• Job:
Copy every line of the records below with no changes.

• Information given:
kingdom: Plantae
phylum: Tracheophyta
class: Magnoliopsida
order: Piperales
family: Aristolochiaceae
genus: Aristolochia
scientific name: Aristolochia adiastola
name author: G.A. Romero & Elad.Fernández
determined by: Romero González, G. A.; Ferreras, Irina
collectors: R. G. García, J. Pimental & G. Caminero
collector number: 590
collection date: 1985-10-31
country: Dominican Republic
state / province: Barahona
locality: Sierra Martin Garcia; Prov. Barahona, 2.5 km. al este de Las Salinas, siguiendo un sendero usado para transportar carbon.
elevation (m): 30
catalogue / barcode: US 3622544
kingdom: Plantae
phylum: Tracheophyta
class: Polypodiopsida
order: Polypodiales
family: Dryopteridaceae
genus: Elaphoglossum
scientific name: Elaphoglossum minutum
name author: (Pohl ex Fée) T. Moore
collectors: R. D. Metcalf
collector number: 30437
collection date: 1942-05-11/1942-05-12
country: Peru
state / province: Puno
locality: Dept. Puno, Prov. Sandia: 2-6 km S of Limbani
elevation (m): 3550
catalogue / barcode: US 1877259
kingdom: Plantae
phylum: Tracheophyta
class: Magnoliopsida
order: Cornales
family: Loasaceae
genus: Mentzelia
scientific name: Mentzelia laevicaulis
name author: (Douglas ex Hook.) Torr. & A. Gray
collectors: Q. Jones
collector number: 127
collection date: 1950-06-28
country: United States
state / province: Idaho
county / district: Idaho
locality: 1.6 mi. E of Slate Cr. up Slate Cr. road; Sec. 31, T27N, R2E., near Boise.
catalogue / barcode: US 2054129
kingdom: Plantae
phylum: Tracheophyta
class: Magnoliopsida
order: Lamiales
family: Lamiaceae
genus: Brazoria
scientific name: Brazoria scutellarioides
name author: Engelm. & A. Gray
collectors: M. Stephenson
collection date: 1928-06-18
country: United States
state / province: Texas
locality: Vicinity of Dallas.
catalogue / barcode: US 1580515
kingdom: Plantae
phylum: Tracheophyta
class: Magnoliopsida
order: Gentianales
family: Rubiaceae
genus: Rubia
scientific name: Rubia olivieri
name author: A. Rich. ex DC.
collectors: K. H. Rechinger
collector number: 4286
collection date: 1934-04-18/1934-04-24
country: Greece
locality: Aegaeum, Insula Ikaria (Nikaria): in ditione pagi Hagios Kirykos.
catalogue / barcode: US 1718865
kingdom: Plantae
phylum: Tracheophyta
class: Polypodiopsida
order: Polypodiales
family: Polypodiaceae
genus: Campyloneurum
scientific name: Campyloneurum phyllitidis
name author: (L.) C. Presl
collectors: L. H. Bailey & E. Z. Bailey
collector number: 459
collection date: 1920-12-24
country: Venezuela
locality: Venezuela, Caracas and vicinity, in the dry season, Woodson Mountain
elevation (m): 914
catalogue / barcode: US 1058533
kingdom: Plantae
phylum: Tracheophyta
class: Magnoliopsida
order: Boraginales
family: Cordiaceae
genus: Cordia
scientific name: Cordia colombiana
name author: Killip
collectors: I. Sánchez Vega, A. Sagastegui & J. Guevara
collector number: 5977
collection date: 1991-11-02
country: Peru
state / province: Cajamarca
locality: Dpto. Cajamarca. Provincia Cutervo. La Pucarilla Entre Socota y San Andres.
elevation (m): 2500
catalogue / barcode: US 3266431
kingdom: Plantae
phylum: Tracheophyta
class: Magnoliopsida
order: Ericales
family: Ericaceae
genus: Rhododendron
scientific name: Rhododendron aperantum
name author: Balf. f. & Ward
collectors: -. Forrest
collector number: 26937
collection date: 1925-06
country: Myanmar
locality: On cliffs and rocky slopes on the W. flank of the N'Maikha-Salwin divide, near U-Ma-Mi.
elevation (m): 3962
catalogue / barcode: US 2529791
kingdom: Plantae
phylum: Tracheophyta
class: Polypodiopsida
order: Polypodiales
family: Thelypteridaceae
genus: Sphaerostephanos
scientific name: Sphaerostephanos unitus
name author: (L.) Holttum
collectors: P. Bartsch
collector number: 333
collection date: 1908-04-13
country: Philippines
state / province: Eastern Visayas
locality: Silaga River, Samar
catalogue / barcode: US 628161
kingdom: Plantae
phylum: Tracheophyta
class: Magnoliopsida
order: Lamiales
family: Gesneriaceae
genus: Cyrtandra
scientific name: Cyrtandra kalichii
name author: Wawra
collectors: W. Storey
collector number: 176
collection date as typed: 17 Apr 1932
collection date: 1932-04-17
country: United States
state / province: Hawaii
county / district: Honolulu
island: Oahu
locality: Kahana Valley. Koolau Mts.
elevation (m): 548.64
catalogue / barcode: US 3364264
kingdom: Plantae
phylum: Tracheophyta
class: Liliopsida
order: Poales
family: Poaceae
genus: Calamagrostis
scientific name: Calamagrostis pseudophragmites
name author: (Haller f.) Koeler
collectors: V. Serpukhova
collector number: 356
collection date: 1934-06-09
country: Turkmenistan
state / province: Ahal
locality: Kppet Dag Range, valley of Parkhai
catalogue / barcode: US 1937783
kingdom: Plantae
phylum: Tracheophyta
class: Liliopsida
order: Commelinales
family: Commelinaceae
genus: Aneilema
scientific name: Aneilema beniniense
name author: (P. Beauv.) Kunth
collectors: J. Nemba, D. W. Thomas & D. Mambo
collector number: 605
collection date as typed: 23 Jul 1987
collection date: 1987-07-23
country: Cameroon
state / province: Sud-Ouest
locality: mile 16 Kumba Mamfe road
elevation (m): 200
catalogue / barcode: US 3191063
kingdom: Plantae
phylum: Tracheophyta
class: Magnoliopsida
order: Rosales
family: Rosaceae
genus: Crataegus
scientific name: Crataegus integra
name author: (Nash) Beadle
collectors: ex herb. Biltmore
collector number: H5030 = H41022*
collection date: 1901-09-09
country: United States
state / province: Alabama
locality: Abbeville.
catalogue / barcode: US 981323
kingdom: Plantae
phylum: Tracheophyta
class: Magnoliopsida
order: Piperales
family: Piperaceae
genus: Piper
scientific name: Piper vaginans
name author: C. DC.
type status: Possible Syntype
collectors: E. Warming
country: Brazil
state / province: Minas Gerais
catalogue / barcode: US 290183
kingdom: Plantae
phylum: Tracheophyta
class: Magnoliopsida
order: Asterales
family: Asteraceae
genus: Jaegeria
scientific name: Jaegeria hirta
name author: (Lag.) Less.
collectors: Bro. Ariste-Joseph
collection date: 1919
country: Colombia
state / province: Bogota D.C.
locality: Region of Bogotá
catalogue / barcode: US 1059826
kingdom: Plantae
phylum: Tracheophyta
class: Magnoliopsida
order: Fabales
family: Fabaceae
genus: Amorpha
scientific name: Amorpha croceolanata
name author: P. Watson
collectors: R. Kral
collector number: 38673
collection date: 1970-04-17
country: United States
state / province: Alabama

• Solution for this problem:
kingdom: Plantae
phylum: Tracheophyta
class: Magnoliopsida
order: Piperales
family: Aristolochiaceae
genus: Aristolochia
scientific name: Aristolochia adiastola
name author: G.A. Romero & Elad.Fernández
determined by: Romero González, G. A.; Ferreras, Irina
collectors: R. G. García, J. Pimental & G. Caminero
collector number: 590
collection date: 1985-10-31
country: Dominican Republic
state / province: Barahona
locality: Sierra Martin Garcia; Prov. Barahona, 2.5 km. al este de Las Salinas, siguiendo un sendero usado para transportar carbon.
elevation (m): 30
catalogue / barcode: US 3622544
kingdom: Plantae
phylum: Tracheophyta
class: Polypodiopsida
order: Polypodiales
family: Dryopteridaceae
genus: Elaphoglossum
scientific name: Elaphoglossum minutum
name author: (Pohl ex Fée) T. Moore
collectors: R. D. Metcalf
collector number: 30437
collection date: 1942-05-11/1942-05-12
country: Peru
state / province: Puno
locality: Dept. Puno, Prov. Sandia: 2-6 km S of Limbani
elevation (m): 3550
catalogue / barcode: US 1877259
kingdom: Plantae
phylum: Tracheophyta
class: Magnoliopsida
order: Cornales
family: Loasaceae
genus: Mentzelia
scientific name: Mentzelia laevicaulis
name author: (Douglas ex Hook.) Torr. & A. Gray
collectors: Q. Jones
collector number: 127
collection date: 1950-06-28
country: United States
state / province: Idaho
county / district: Idaho
locality: 1.6 mi. E of Slate Cr. up Slate Cr. road; Sec. 31, T27N, R2E., near Boise.
catalogue / barcode: US 2054129
kingdom: Plantae
phylum: Tracheophyta
class: Magnoliopsida
order: Lamiales
family: Lamiaceae
genus: Brazoria
scientific name: Brazoria scutellarioides
name author: Engelm. & A. Gray
collectors: M. Stephenson
collection date: 1928-06-18
country: United States
state / province: Texas
locality: Vicinity of Dallas.
catalogue / barcode: US 1580515
kingdom: Plantae
phylum: Tracheophyta
class: Magnoliopsida
order: Gentianales
family: Rubiaceae
genus: Rubia
scientific name: Rubia olivieri
name author: A. Rich. ex DC.
collectors: K. H. Rechinger
collector number: 4286
collection date: 1934-04-18/1934-04-24
country: Greece
locality: Aegaeum, Insula Ikaria (Nikaria): in ditione pagi Hagios Kirykos.
catalogue / barcode: US 1718865
kingdom: Plantae
phylum: Tracheophyta
class: Polypodiopsida
order: Polypodiales
family: Polypodiaceae
genus: Campyloneurum
scientific name: Campyloneurum phyllitidis
name author: (L.) C. Presl
collectors: L. H. Bailey & E. Z. Bailey
collector number: 459
collection date: 1920-12-24
country: Venezuela
locality: Venezuela, Caracas and vicinity, in the dry season, Woodson Mountain
elevation (m): 914
catalogue / barcode: US 1058533
kingdom: Plantae
phylum: Tracheophyta
class: Magnoliopsida
order: Boraginales
family: Cordiaceae
genus: Cordia
scientific name: Cordia colombiana
name author: Killip
collectors: I. Sánchez Vega, A. Sagastegui & J. Guevara
collector number: 5977
collection date: 1991-11-02
country: Peru
state / province: Cajamarca
locality: Dpto. Cajamarca. Provincia Cutervo. La Pucarilla Entre Socota y San Andres.
elevation (m): 2500
catalogue / barcode: US 3266431
kingdom: Plantae
phylum: Tracheophyta
class: Magnoliopsida
order: Ericales
family: Ericaceae
genus: Rhododendron
scientific name: Rhododendron aperantum
name author: Balf. f. & Ward
collectors: -. Forrest
collector number: 26937
collection date: 1925-06
country: Myanmar
locality: On cliffs and rocky slopes on the W. flank of the N'Maikha-Salwin divide, near U-Ma-Mi.
elevation (m): 3962
catalogue / barcode: US 2529791
kingdom: Plantae
phylum: Tracheophyta
class: Polypodiopsida
order: Polypodiales
family: Thelypteridaceae
genus: Sphaerostephanos
scientific name: Sphaerostephanos unitus
name author: (L.) Holttum
collectors: P. Bartsch
collector number: 333
collection date: 1908-04-13
country: Philippines
state / province: Eastern Visayas
locality: Silaga River, Samar
catalogue / barcode: US 628161
kingdom: Plantae
phylum: Tracheophyta
class: Magnoliopsida
order: Lamiales
family: Gesneriaceae
genus: Cyrtandra
scientific name: Cyrtandra kalichii
name author: Wawra
collectors: W. Storey
collector number: 176
collection date as typed: 17 Apr 1932
collection date: 1932-04-17
country: United States
state / province: Hawaii
county / district: Honolulu
island: Oahu
locality: Kahana Valley. Koolau Mts.
elevation (m): 548.64
catalogue / barcode: US 3364264
kingdom: Plantae
phylum: Tracheophyta
class: Liliopsida
order: Poales
family: Poaceae
genus: Calamagrostis
scientific name: Calamagrostis pseudophragmites
name author: (Haller f.) Koeler
collectors: V. Serpukhova
collector number: 356
collection date: 1934-06-09
country: Turkmenistan
state / province: Ahal
locality: Kppet Dag Range, valley of Parkhai
catalogue / barcode: US 1937783
kingdom: Plantae
phylum: Tracheophyta
class: Liliopsida
order: Commelinales
family: Commelinaceae
genus: Aneilema
scientific name: Aneilema beniniense
name author: (P. Beauv.) Kunth
collectors: J. Nemba, D. W. Thomas & D. Mambo
collector number: 605
collection date as typed: 23 Jul 1987
collection date: 1987-07-23
country: Cameroon
state / province: Sud-Ouest
locality: mile 16 Kumba Mamfe road
elevation (m): 200
catalogue / barcode: US 3191063
kingdom: Plantae
phylum: Tracheophyta
class: Magnoliopsida
order: Rosales
family: Rosaceae
genus: Crataegus
scientific name: Crataegus integra
name author: (Nash) Beadle
collectors: ex herb. Biltmore
collector number: H5030 = H41022*
collection date: 1901-09-09
country: United States
state / province: Alabama
locality: Abbeville.
catalogue / barcode: US 981323
kingdom: Plantae
phylum: Tracheophyta
class: Magnoliopsida
order: Piperales
family: Piperaceae
genus: Piper
scientific name: Piper vaginans
name author: C. DC.
type status: Possible Syntype
collectors: E. Warming
country: Brazil
state / province: Minas Gerais
catalogue / barcode: US 290183
kingdom: Plantae
phylum: Tracheophyta
class: Magnoliopsida
order: Asterales
family: Asteraceae
genus: Jaegeria
scientific name: Jaegeria hirta
name author: (Lag.) Less.
collectors: Bro. Ariste-Joseph
collection date: 1919
country: Colombia
state / province: Bogota D.C.
locality: Region of Bogotá
catalogue / barcode: US 1059826
kingdom: Plantae
phylum: Tracheophyta
class: Magnoliopsida
order: Fabales
family: Fabaceae
genus: Amorpha
scientific name: Amorpha croceolanata
name author: P. Watson
collectors: R. Kral
collector number: 38673
collection date: 1970-04-17
country: United States
state / province: Alabama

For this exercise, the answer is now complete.